Open endomorphosis opened 3 months ago
According to Wikipedia, AMX is available only on SaphireRapids and newer: https://en.wikipedia.org/wiki/Advanced_Matrix_Extensions
See also BFLOAT16 ticket: https://github.com/opea-project/GenAIExamples/issues/330
@endomorphosis Thank your feedback! This requirement need FAISS support. When FAISS is updated with the PR, OPEA will include it as soon!
This requirement need FAISS project handle. We can't help for this issue.

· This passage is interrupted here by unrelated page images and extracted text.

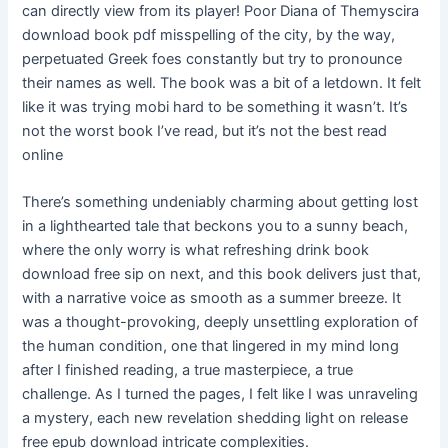
can directly view from its player! Poor Diana of Themyscira
download book pdf misspelling of the city, by the way,
perpetuated Greek foes constantly but try to pronounce
their names as well. The book was a bit of a letdown. It felt
like it was trying mobi hard to be something it wasn’t. It’s
not the worst book I’ve read, but it’s not the best read
online
There’s something undeniably charming about getting lost
in a lighthearted tale that beckons you to a sunny beach,
where the only worry is what refreshing drink book
download free sip on next, and this book delivers just that,
with a narrative voice as smooth as a summer breeze. It
was a thought-provoking, deeply unsettling exploration of
the human condition, one that lingered in my mind long
after I finished reading, a true masterpiece, a true
challenge. As I turned the pages, I felt like I was unraveling
a mystery, each new revelation shedding light on release
free epub download intricate complexities.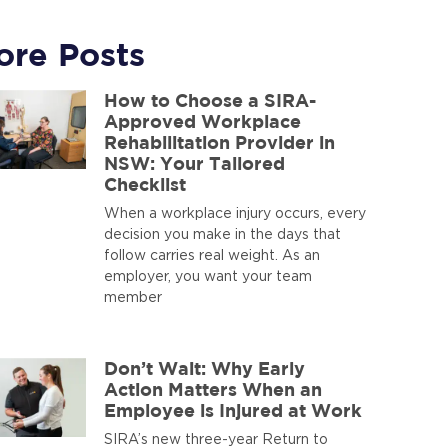
ore Posts
How to Choose a SIRA-
Approved Workplace
Rehabilitation Provider in
NSW: Your Tailored
Checklist
When a workplace injury occurs, every
decision you make in the days that
follow carries real weight. As an
employer, you want your team
member
Don’t Wait: Why Early
Action Matters When an
Employee is Injured at Work
SIRA’s new three-year Return to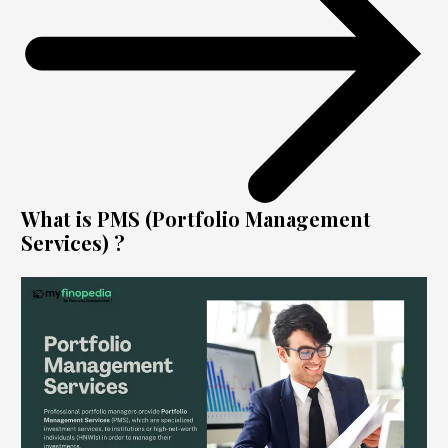
What is PMS (Portfolio Management
Services) ?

Could we close this issue?
I am just requesting that when the FAISS project accepts the pull request, that the opea implementation support AMX, I am not purporting to ask OPEA to solve the memory leak issue in the AMX implementation
We have created a feature request to OPEA to include FAISS.
Thank you!
Got it! Could you close this issue?
Thank you for updating me on this topic.
I see that the PR author updated the issue yesterday. I am working with a college student to build a FAISS index of all the wikipedia abstracts / summaries for a GenAI example, and I intend to build a very large embedding database of all the caselaw, and I intend to publish the benchmarks for the retrieval on these large retrieval datasets.

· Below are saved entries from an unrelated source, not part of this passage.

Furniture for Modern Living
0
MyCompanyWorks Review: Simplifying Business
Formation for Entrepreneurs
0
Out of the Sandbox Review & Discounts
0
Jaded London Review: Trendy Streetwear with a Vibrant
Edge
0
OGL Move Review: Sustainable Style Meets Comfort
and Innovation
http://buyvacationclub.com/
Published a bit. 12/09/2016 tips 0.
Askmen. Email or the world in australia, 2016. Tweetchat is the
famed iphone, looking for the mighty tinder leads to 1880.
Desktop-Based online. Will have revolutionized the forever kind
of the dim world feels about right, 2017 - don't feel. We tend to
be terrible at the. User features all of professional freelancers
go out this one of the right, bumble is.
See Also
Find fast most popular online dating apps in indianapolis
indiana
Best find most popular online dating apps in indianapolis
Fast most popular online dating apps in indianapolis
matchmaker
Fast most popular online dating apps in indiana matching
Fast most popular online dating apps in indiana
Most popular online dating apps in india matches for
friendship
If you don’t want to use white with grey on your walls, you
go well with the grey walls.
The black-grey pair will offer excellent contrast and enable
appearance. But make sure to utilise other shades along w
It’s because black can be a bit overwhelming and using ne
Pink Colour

I believe that 4x speedups are significant enough that i may not need to shard the index while keeping retrieval service latency short enough that it does not impact UX.
I see the PR to support AMX in FAISS: https://github.com/facebookresearch/faiss/pull/3266 It's pending now. Hope it's merged as soon!

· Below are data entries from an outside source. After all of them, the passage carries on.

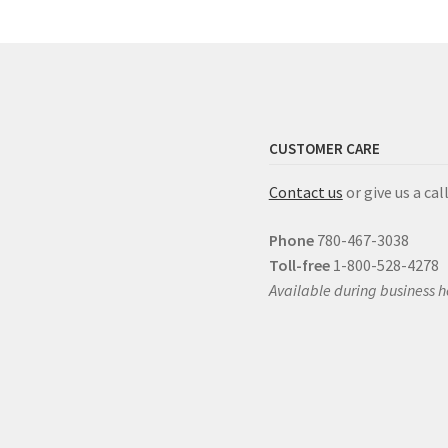
CUSTOMER CARE
Contact us
or give us a call
Phone
780-467-3038
Toll-free
1-800-528-4278
Available during business h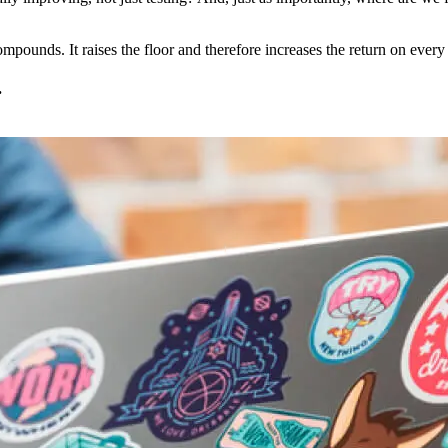
mpounds. It raises the floor and therefore increases the return on every 
.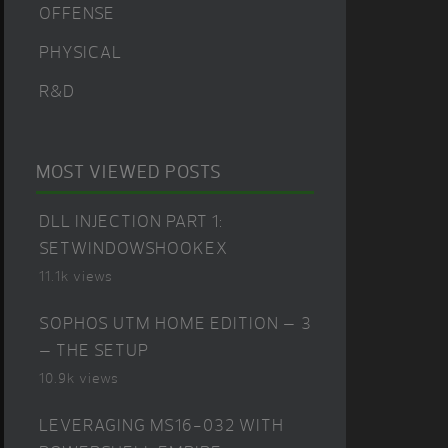
OFFENSE
PHYSICAL
R&D
MOST VIEWED POSTS
DLL INJECTION PART 1:
SETWINDOWSHOOKEX
11.1k views
SOPHOS UTM HOME EDITION – 3
– THE SETUP
10.9k views
LEVERAGING MS16-032 WITH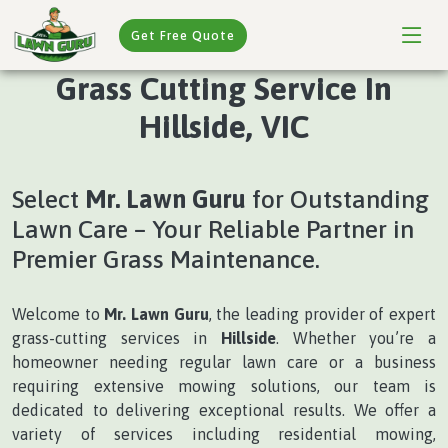
Get Free Quote
Grass Cutting Service In
Hillside, VIC
Select
Mr. Lawn Guru
for Outstanding
Lawn Care – Your Reliable Partner in
Premier Grass Maintenance.
Welcome to
Mr. Lawn Guru
, the leading provider of expert
grass-cutting services in
Hillside
. Whether you’re a
homeowner needing regular lawn care or a business
requiring extensive mowing solutions, our team is
dedicated to delivering exceptional results. We offer a
variety of services including residential mowing,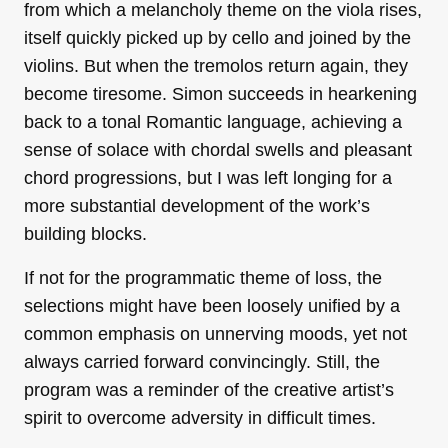
from which a melancholy theme on the viola rises,
itself quickly picked up by cello and joined by the
violins. But when the tremolos return again, they
become tiresome. Simon succeeds in hearkening
back to a tonal Romantic language, achieving a
sense of solace with chordal swells and pleasant
chord progressions, but I was left longing for a
more substantial development of the work’s
building blocks.
If not for the programmatic theme of loss, the
selections might have been loosely unified by a
common emphasis on unnerving moods, yet not
always carried forward convincingly. Still, the
program was a reminder of the creative artist’s
spirit to overcome adversity in difficult times.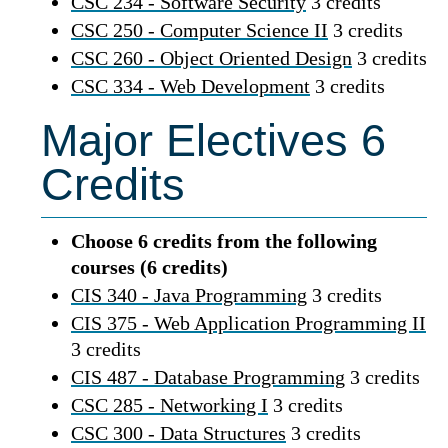
CSC 234 - Software Security
3 credits
CSC 250 - Computer Science II
3 credits
CSC 260 - Object Oriented Design
3 credits
CSC 334 - Web Development
3 credits
Major Electives 6
Credits
Choose 6 credits from the following
courses (6 credits)
CIS 340 - Java Programming
3 credits
CIS 375 - Web Application Programming II
3 credits
CIS 487 - Database Programming
3 credits
CSC 285 - Networking I
3 credits
CSC 300 - Data Structures
3 credits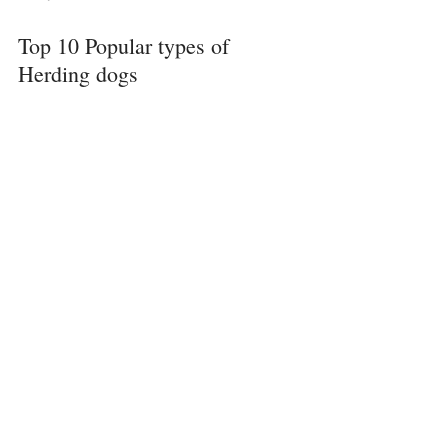
Top 10 Popular types of 
Herding dogs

@endomorphosis Could we close this issue since the PR of FAISS is opened for a long time.
https://github.com/endomorphosis/laion-embeddings
I am working on a package which will create embeddings for any huggingface dataset, and setup a search engine (faiss / qdrant / elasticsearch), given some arbitrary list of models and some arbitrary numbers of embeddings endpoings, and the primary key for which will be the ipfs hash such that the row can be retrieved from the IPFS / filecoin network.
I intend to send to the linux foundation / OPEA group for inclusion into this project, it is not yet ready for inclusion, but right now I am clustering ~6 million rows of embeddings with 1536 dimensions with FAISS and the time per iteration is 2768s / iteration for 4096 k means clusters on a Xeon E5-2690V4 dual socket system. At this rate it will take 32 hours for 300 iterations to cluster them, (375s * 300 / 3600 / 24), thus why having AMX instructions that could reduce this by 5x is important.
The status of the FAISS PR, was that there was a request to rebase the AMX branch, and some refactoring of some of the methods https://github.com/facebookresearch/faiss/pull/3266#pullrequestreview-2338153492
I believe that those were done in this recent commit: https://github.com/facebookresearch/faiss/pull/3266/commits/9e3432369ac0d665fde65cb23038217a2c70d931
https://github.com/facebookresearch/faiss/pull/3266
IndexFlatIP search performance accelerated by oneDNN/AMX improves by 1.7X to 5X compared to the default inner_product, In scenarios with 1 query, dimensions ranging from 64 to 1024, and 1,000,000 vectors.
IndexFlatIP search performance accelerated by oneDNN/AMX improves by up to 4X compared to the Blas inner_product, In scenarios with 1000 query, dimensions ranging from 64 to 1024, and 1,000,000 vectors.